I continually have problems with my frost free hydrants freezing up after a few years. We have heavy clay souls that don’t drain quickly, so the drainage rock gets plugged up fairly quick. Has anyone used a septic field “chamber” for the hydrant to drain into? I think they would work great, as each chamber leaves a 30+ gallon airspace that would be below the frost line, and I know my neighbor has had these installed on his septic tank for 15 years and has had no problems with it, even with having 4 teenage girls in the house. Thanks, Charles
I have the same soil. When you dig a hole in clay you are making a drainage hole for any ground water. I think that may fill up that chamber you install. You may be ok it doesn’t rain in the winter.

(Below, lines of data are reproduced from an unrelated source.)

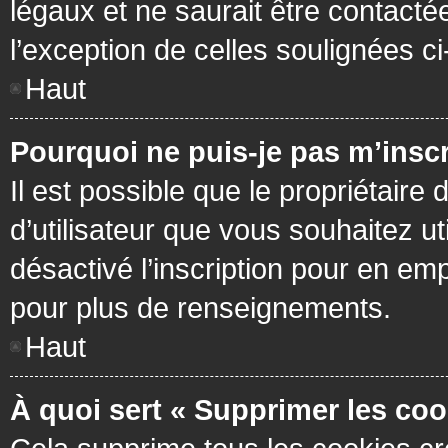
légaux et ne saurait être contacté
l’exception de celles soulignées c
Haut
Pourquoi ne puis-je pas m’inscr
Il est possible que le propriétaire 
d’utilisateur que vous souhaitez ut
désactivé l’inscription pour en em
pour plus de renseignements.
Haut
À quoi sert « Supprimer les coo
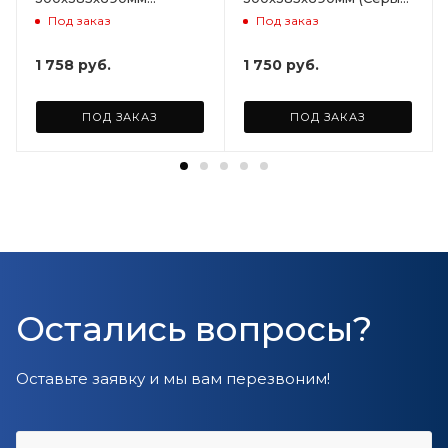
(Светло-бежевый)
ARD258086
Под заказ
Под заказ
ARD255946
1 758
руб.
1 750
руб.
ПОД ЗАКАЗ
ПОД ЗАКАЗ
Остались вопросы?
Оставьте заявку и мы вам перезвоним!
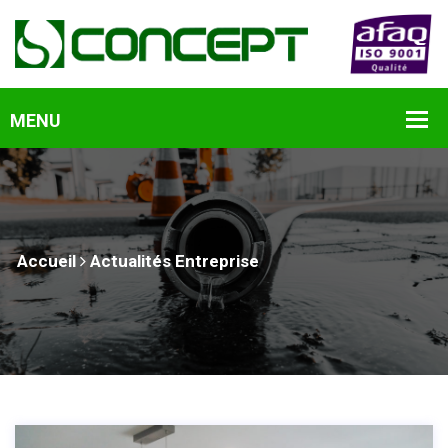
Accueil
Actualités Entreprise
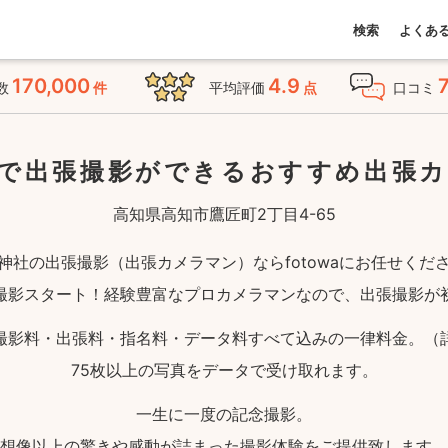
検索
よくあ
170,000
4.9
数
件
平均評価
点
口コミ
で出張撮影ができる
おすすめ出張
高知県高知市鷹匠町2丁目4-65
神社の出張撮影（出張カメラマン）ならfotowaにお任せくだ
撮影スタート！経験豊富なプロカメラマンなので、出張撮影が
撮影料・出張料・指名料・データ料すべて込みの一律料金。（
75枚以上の写真をデータで受け取れます。
一生に一度の記念撮影。
想像以上の驚きや感動が詰まった撮影体験をご提供致します。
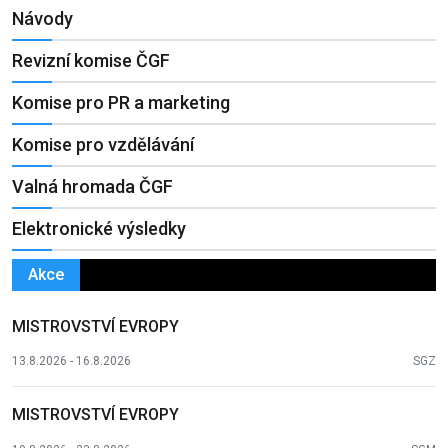
Návody
Revizní komise ČGF
Komise pro PR a marketing
Komise pro vzdělávání
Valná hromada ČGF
Elektronické výsledky
Akce
MISTROVSTVÍ EVROPY
13.8.2026 - 16.8.2026
SGZ
MISTROVSTVÍ EVROPY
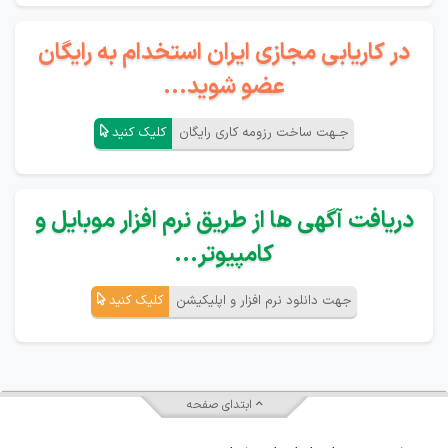
در کاریابی مجازی ایران استخدام به رایگان
عضو شوید...
جـهت ساخت رزومه کاری رایگان
کلیک کنید
دریافت آگهی ها از طریق نرم افزار موبایل و
کامپیوتر...
جهت دانلود نرم افزار و اپلیکیشن
کلیک کنید
ابتدای صفحه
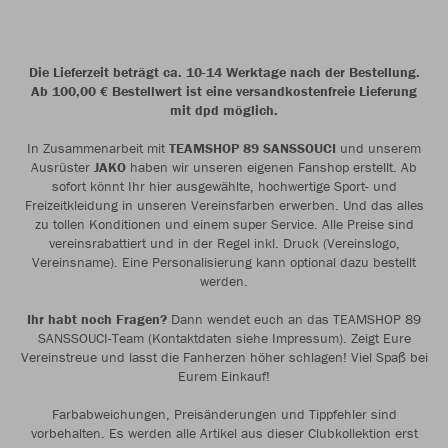
Die Lieferzeit beträgt ca. 10-14 Werktage nach der Bestellung.
Ab 100,00 € Bestellwert ist eine versandkostenfreie Lieferung
mit dpd möglich.
In Zusammenarbeit mit
TEAMSHOP 89 SANSSOUCI
und unserem
Ausrüster
JAKO
haben wir unseren eigenen Fanshop erstellt. Ab
sofort könnt Ihr hier ausgewählte, hochwertige Sport- und
Freizeitkleidung in unseren Vereinsfarben erwerben. Und das alles
zu tollen Konditionen und einem super Service. Alle Preise sind
vereinsrabattiert und in der Regel inkl. Druck (Vereinslogo,
Vereinsname). Eine Personalisierung kann optional dazu bestellt
werden.
Ihr habt noch Fragen?
Dann wendet euch an das TEAMSHOP 89
SANSSOUCI-Team (Kontaktdaten siehe Impressum). Zeigt Eure
Vereinstreue und lasst die Fanherzen höher schlagen! Viel Spaß bei
Eurem Einkauf!
Farbabweichungen, Preisänderungen und Tippfehler sind
vorbehalten. Es werden alle Artikel aus dieser Clubkollektion erst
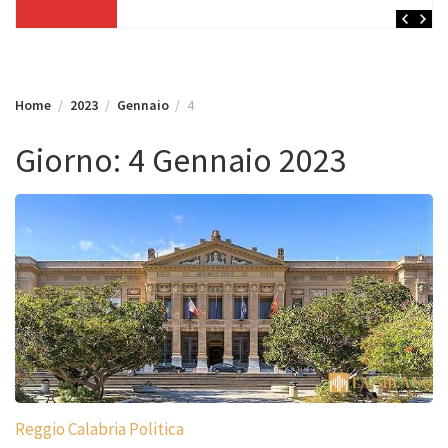
Home
2023
Gennaio
4
Giorno:
4 Gennaio 2023
Reggio Calabria Politica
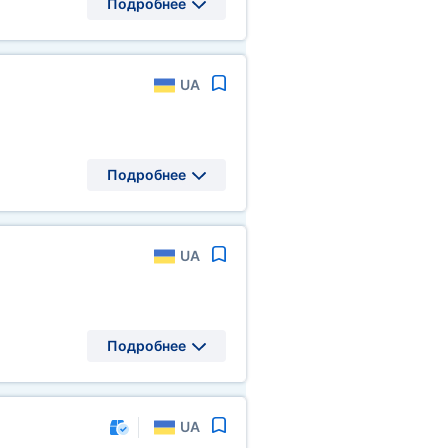
Подробнее
UA
Подробнее
UA
Подробнее
UA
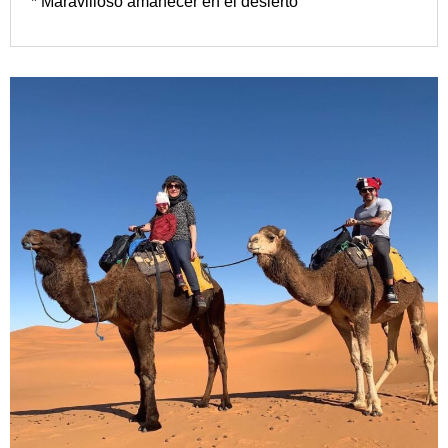
* Maravilloso amanecer en el desierto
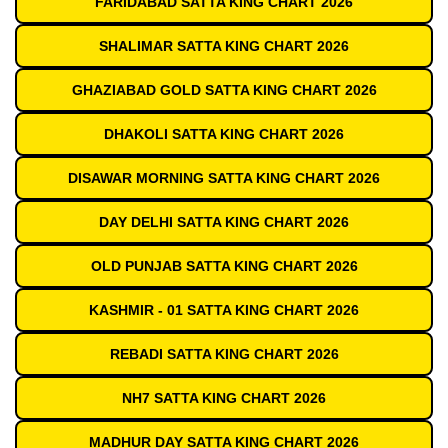
FARIDABAD SATTA KING CHART 2026
SHALIMAR SATTA KING CHART 2026
GHAZIABAD GOLD SATTA KING CHART 2026
DHAKOLI SATTA KING CHART 2026
DISAWAR MORNING SATTA KING CHART 2026
DAY DELHI SATTA KING CHART 2026
OLD PUNJAB SATTA KING CHART 2026
KASHMIR - 01 SATTA KING CHART 2026
REBADI SATTA KING CHART 2026
NH7 SATTA KING CHART 2026
MADHUR DAY SATTA KING CHART 2026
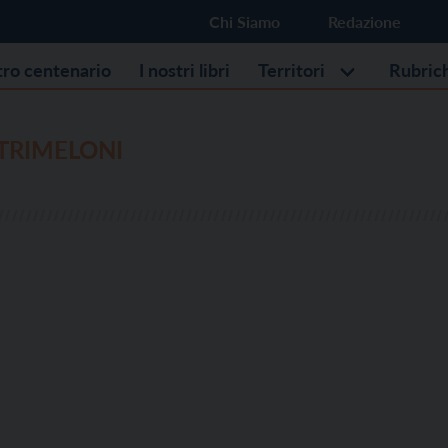
Chi Siamo
Redazione
stro centenario
I nostri libri
Territori
Rubric
TRIMELONI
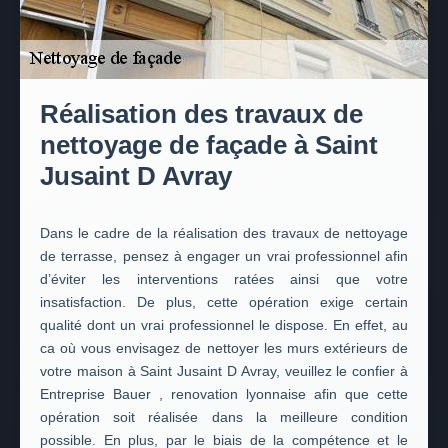
Réalisation des travaux de
nettoyage de façade à Saint
Jusaint D Avray
Dans le cadre de la réalisation des travaux de nettoyage
de terrasse, pensez à engager un vrai professionnel afin
d’éviter les interventions ratées ainsi que votre
insatisfaction. De plus, cette opération exige certain
qualité dont un vrai professionnel le dispose. En effet, au
ca où vous envisagez de nettoyer les murs extérieurs de
votre maison à Saint Jusaint D Avray, veuillez le confier à
Entreprise Bauer , renovation lyonnaise afin que cette
opération soit réalisée dans la meilleure condition
possible. En plus, par le biais de la compétence et le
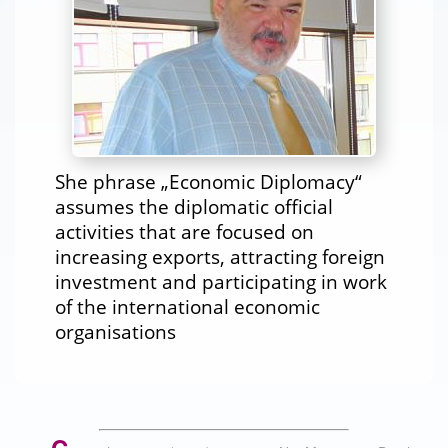
She phrase „Economic Diplomacy“
assumes the diplomatic official
activities that are focused on
increasing exports, attracting foreign
investment and participating in work
of the international economic
organisations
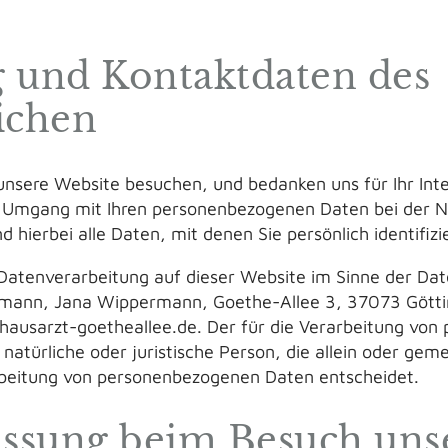
ng und Kontaktdaten des
ichen
unsere Website besuchen, und bedanken uns für Ihr Int
en Umgang mit Ihren personenbezogenen Daten bei der N
hierbei alle Daten, mit denen Sie persönlich identifiz
 Datenverarbeitung auf dieser Website im Sinne der D
rmann, Jana Wippermann, Goethe-Allee 3, 37073 Göttin
hausarzt-goetheallee.de. Der für die Verarbeitung vo
e natürliche oder juristische Person, die allein oder ge
rbeitung von personenbezogenen Daten entscheidet.
assung beim Besuch uns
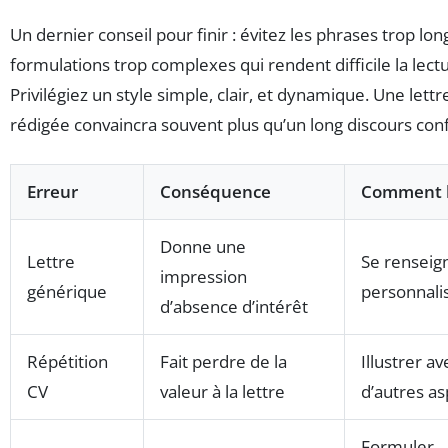
Un dernier conseil pour finir : évitez les phrases trop lo
formulations trop complexes qui rendent difficile la lect
Privilégiez un style simple, clair, et dynamique. Une lettr
rédigée convaincra souvent plus qu’un long discours con
Erreur
Conséquence
Comment l
Donne une
Lettre
Se renseig
impression
générique
personnali
d’absence d’intérêt
Répétition
Fait perdre de la
Illustrer av
CV
valeur à la lettre
d’autres as
Formuler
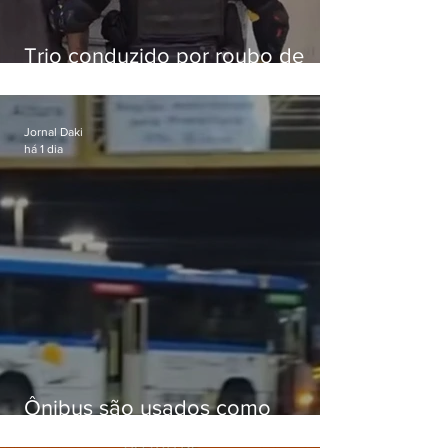
Trio conduzido por roubo de
celular no Méier acumula 37
passagens
Jornal Daki
há 1 dia
Ônibus são usados como
barricadas durante operação na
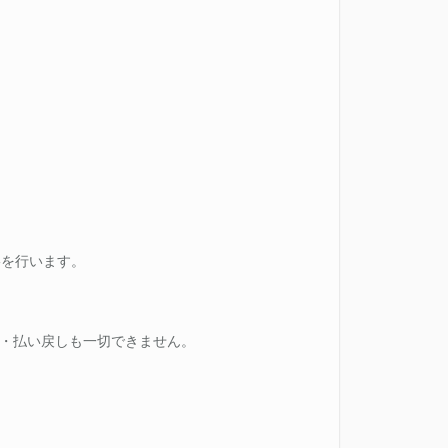
。
ッフが撮影を行います。
。
ャンセル・払い戻しも一切できません。
ださい。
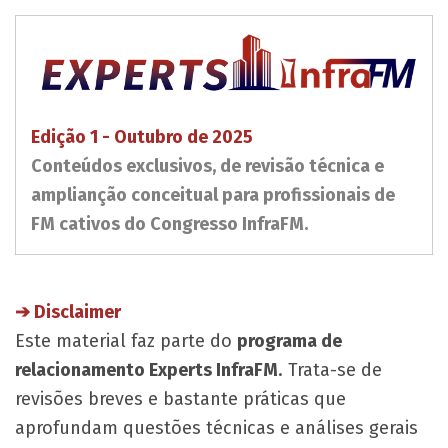
Edição 1 - Outubro de 2025
Conteúdos exclusivos, de revisão técnica e
amplianção conceitual para profissionais de
FM cativos do Congresso InfraFM.
​➔ Disclaimer
Este material faz parte do
programa de
relacionamento Experts InfraFM
. Trata-se de
revisões breves e bastante práticas que
aprofundam questões técnicas e análises gerais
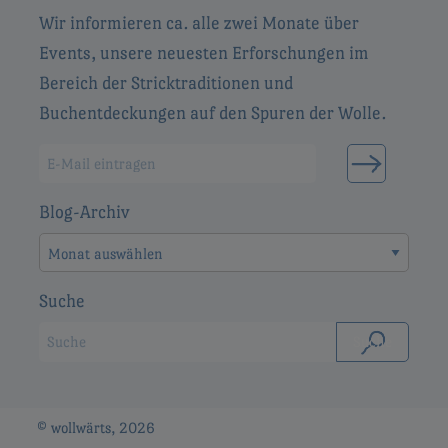
Wir informieren ca. alle zwei Monate über
Events, unsere neuesten Erforschungen im
Bereich der Stricktraditionen und
Buchentdeckungen auf den Spuren der Wolle.
Blog-Archiv
Blog-
Archiv
Suche
© wollwärts, 2026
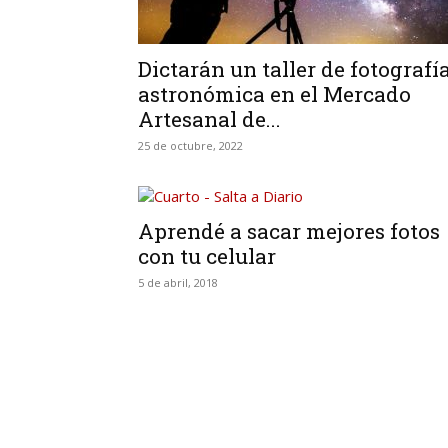
Dictarán un taller de fotografí
astronómica en el Mercado
Artesanal de...
25 de octubre, 2022
Aprendé a sacar mejores fotos
con tu celular
5 de abril, 2018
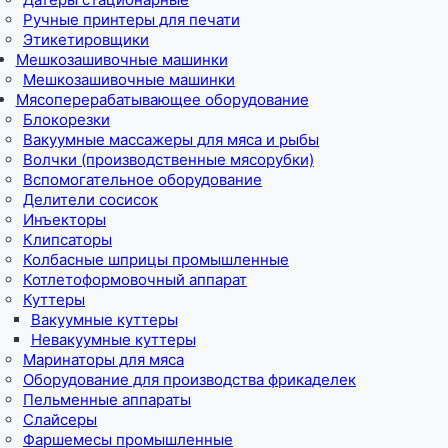
Ручные принтеры для печати
Этикетировщики
Мешкозашивочные машинки
Мешкозашивочные машинки
Мясоперерабатывающее оборудование
Блокорезки
Вакуумные массажеры для мяса и рыбы
Волчки (производственные мясорубки)
Вспомогательное оборудование
Делители сосисок
Инъекторы
Клипсаторы
Колбасные шприцы промышленные
Котлетоформовочный аппарат
Куттеры
Вакуумные куттеры
Невакуумные куттеры
Маринаторы для мяса
Оборудование для производства фрикаделек
Пельменные аппараты
Слайсеры
Фаршемесы промышленные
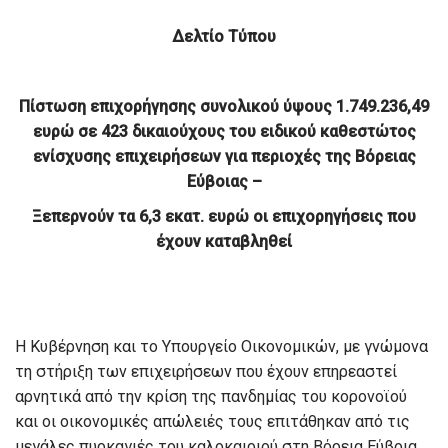
Δελτίο Τύπου
Πίστωση επιχορήγησης συνολικού ύψους 1.749.236,49
ευρώ
σε 423 δικαιούχους του ειδικού καθεστώτος
ενίσχυσης επιχειρήσεων
για περιοχές της Βόρειας
Εύβοιας –
Ξεπερνούν τα 6,3 εκατ. ευρώ οι επιχορηγήσεις που
έχουν καταβληθεί
Η Κυβέρνηση και το Υπουργείο Οικονομικών, με γνώμονα
τη στήριξη των επιχειρήσεων που έχουν επηρεαστεί
αρνητικά από την κρίση της πανδημίας του κορονοϊού
και οι οικονομικές απώλειές τους επιτάθηκαν από τις
μεγάλες πυρκαγιές του καλοκαιριού στη Βόρεια Εύβοια,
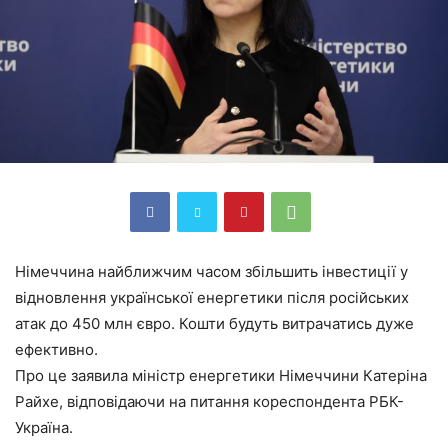
Німеччина найближчим часом збільшить інвестиції у
відновлення української енергетики після російських
атак до 450 млн євро. Кошти будуть витрачатись дуже
ефективно.
Про це заявила міністр енергетики Німеччини Катеріна
Райхе, відповідаючи на питання кореспондента РБК-
Україна.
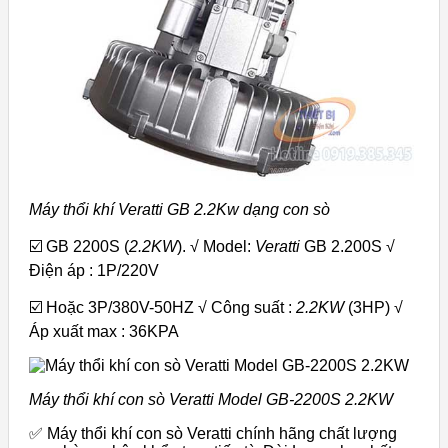
Máy thổi khí Veratti GB 2.2Kw dạng con sò
☑️ GB 2200S (
2.2KW
). √ Model:
Veratti
GB 2.200S √
Điện áp : 1P/220V
☑️ Hoặc 3P/380V-50HZ √ Công suất :
2.2KW
(3HP) √
Áp xuất max : 36KPA
Máy thổi khí con sò Veratti Model GB-2200S 2.2KW
✅ Máy thổi khí con sò Veratti chính hãng chất lượng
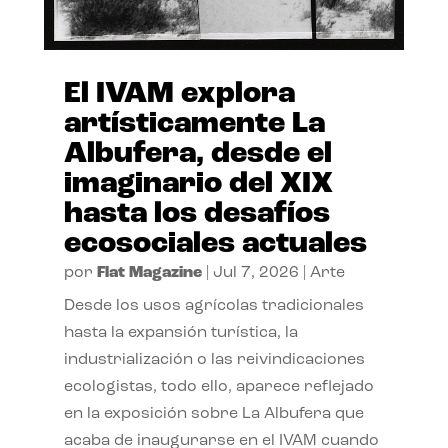
El IVAM explora
artísticamente La
Albufera, desde el
imaginario del XIX
hasta los desafíos
ecosociales actuales
por
Flat Magazine
|
Jul 7, 2026
|
Arte
Desde los usos agrícolas tradicionales
hasta la expansión turística, la
industrialización o las reivindicaciones
ecologistas, todo ello, aparece reflejado
en la exposición sobre La Albufera que
acaba de inaugurarse en el IVAM cuando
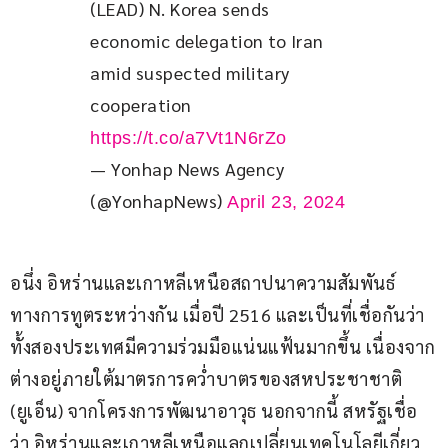
(LEAD) N. Korea sends 
economic delegation to Iran 
amid suspected military 
cooperation 
https://t.co/a7Vt1N6rZo
— Yonhap News Agency
(@YonhapNews)
April 23, 2024
อนึ่ง อิหร่านและเกาหลีเหนือสถาปนาความสัมพันธ์
ทางการทูตระหว่างกัน เมื่อปี 2516 และเป็นที่เชื่อกันว่า 
ทั้งสองประเทศมีความร่วมมือแน่นแฟ้นมากขึ้น เนื่องจาก
ต่างอยู่ภายใต้มาตรการคว่ำบาตรของสหประชาชาติ 
(ยูเอ็น) จากโครงการพัฒนาอาวุธ นอกจากนี้ สหรัฐเชื่อ
ว่า อิหร่านและเกาหลีเหนือแลกเปลี่ยนเทคโนโลยีเกี่ยว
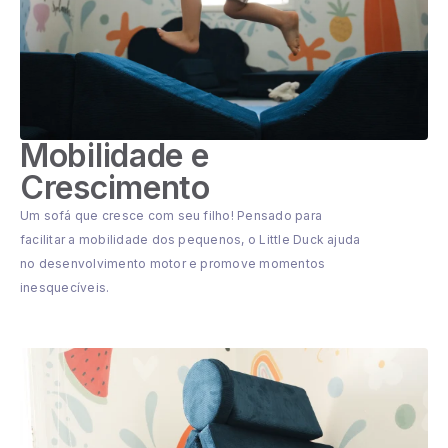
Mobilidade e
Crescimento
Um sofá que cresce com seu filho! Pensado para
facilitar a mobilidade dos pequenos, o Little Duck ajuda
no desenvolvimento motor e promove momentos
inesquecíveis.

Yeah like Jack said, your drainage isn't draining because that clay is what they line ponds with. Using gravel around the drain hole will work fine but the water needs to have somewhere to go...you might need to put in a small drain line to a lower elevation...
My soil will drain, although very slowly. I ran into the old plumber that did most of the work in the county until he was forced to retire (several heart attacks and a pacemaker). He would use a 55 gallon barrel cut in half the long way, similar to the septic chamber, and put the top of the barrel at the level of the drain port. He also had a piece of 2” thin wall pipe 4’ long that had the end sharpened and a slot cut out of the side, similar to a soil sample probe. He would push that in with his backhoe 10-12 times to add more drainage, then put the barrel down, anchoring the hydrant to a t-post, then cover the barrel and water line with sand, then finish backfilling the hole. He also told me who has his clay cutting pipe, so next week when I get the mini-ex moved, I will be ready to fix my damm hydrants. Charles
I have a hydrant that froze once and burst at the plastic elbow that threads into the hydrant. I dug it and replaced it but I also have a shut off in the house that feeds that line and I just leave it shut off unless I need to use that hydrant in winter then shut it off after. Never another problem as it drains out and without the lines being full and pressurized it does not freeze and expand. Now I understand if you need them to feed a livestock trough that would not solve the problem.
We have horses, goats and poultry, otherwise I wouldn’t worry about the hydrants. Of course none of the pens are close enough to use just one hydrant... Two of the hydrants have pex between the brass elbow at the bottom and the PVC main line. The other hydrant has a chunk of galvanized pipe threaded into a tee in the PVC line- it will get changed out to pex so there is some flex in the line; I also think there is a crack in the PVC line because it will loose pressure overnight when I have that line shut off.
I’m on gravel, so none of the drainage issues. I always put a galvanized 90 on the bottom and 3’ or so of metal before transitioning to plastic.
I use a brass 90 then a brass pex adapter. When I used PVC, I would use a 3’ piece of galv pipe with a galvanized 90. I make sure there is extra pex in the hole, so it can flex when needed. When I picked up the clay cutting pipe, he gave me a template to cut a 4’ long piece of 2 7/8” fence pipe into a brace for the hydrant. It has a 2’ slot in one side so the hydrant can slide in. It has 2 holes cut at the bottom of the slot, 1 for the pex, the other for the drain line. When installing the hydrant I put some sill seal between the hydrant and pipe to prevent some corrosion, then fastened it all together with fence wire. I put a 4” nipple into the drain hole so it wouldn’t run down into the brace pipe.
Sounds quite robust. These are the jobs we prefer to do only once, and your system sounds like some great insurance. I’m not tooled up for pex, but can see how it would be nice for a lot of situations.